Requirement
Copy out every line of the records below that contains the string "Which". Case counts.

■ ■ ■ ■ ■

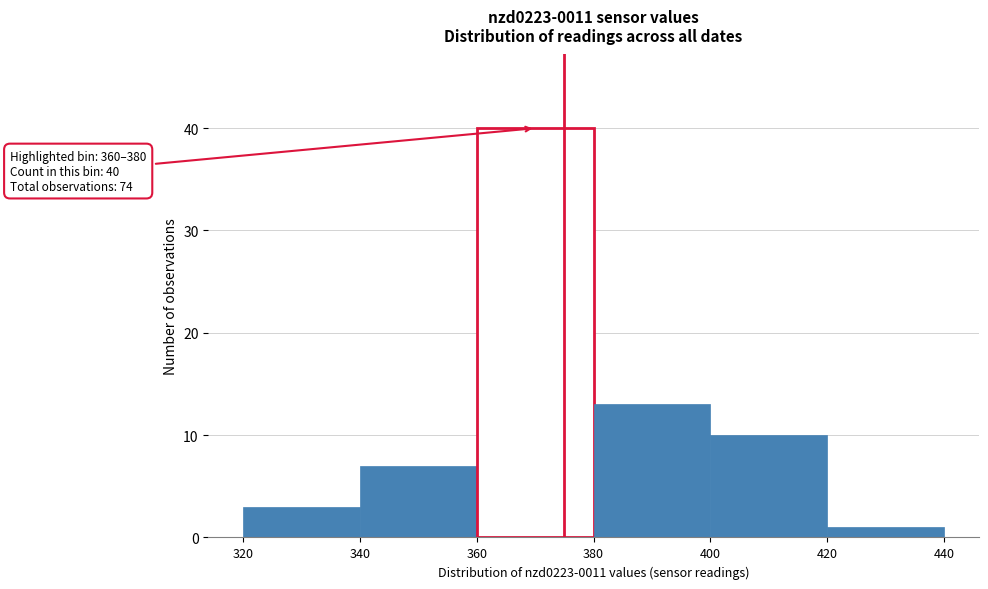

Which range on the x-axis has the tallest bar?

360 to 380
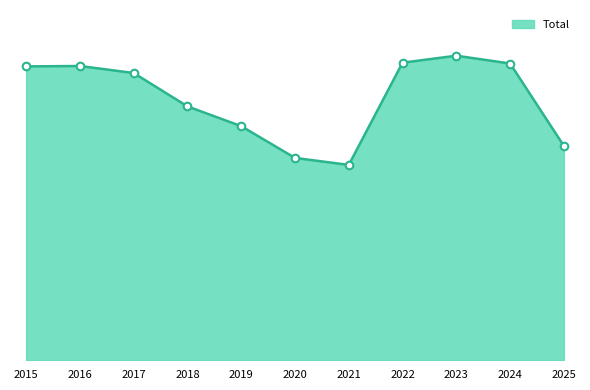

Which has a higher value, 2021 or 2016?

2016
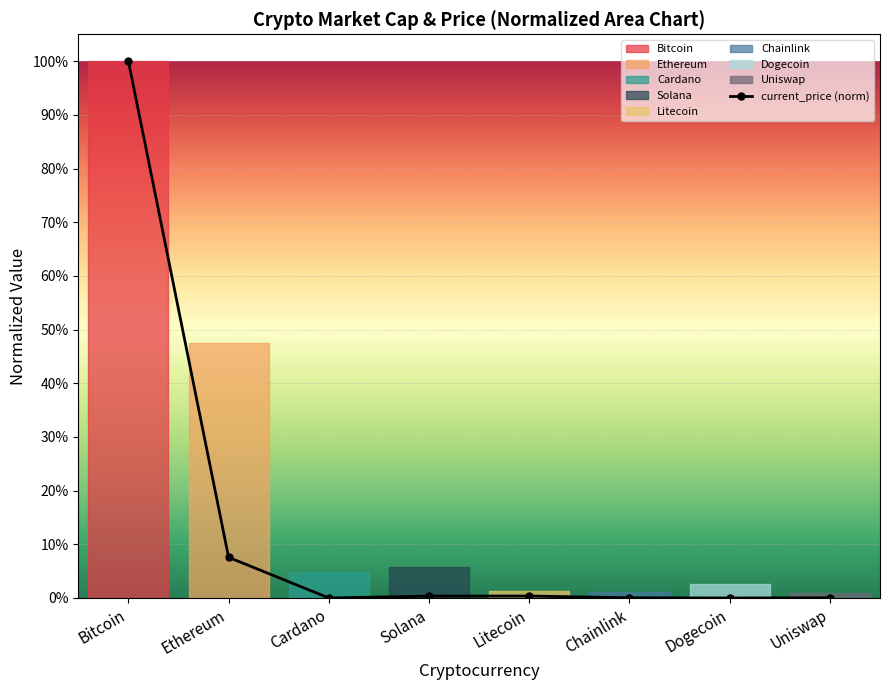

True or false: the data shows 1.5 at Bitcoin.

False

■ ■ ■ ■ ■

Result for this exercise
Which range on the x-axis has the tallest bar?
Which has a higher value, 2021 or 2016?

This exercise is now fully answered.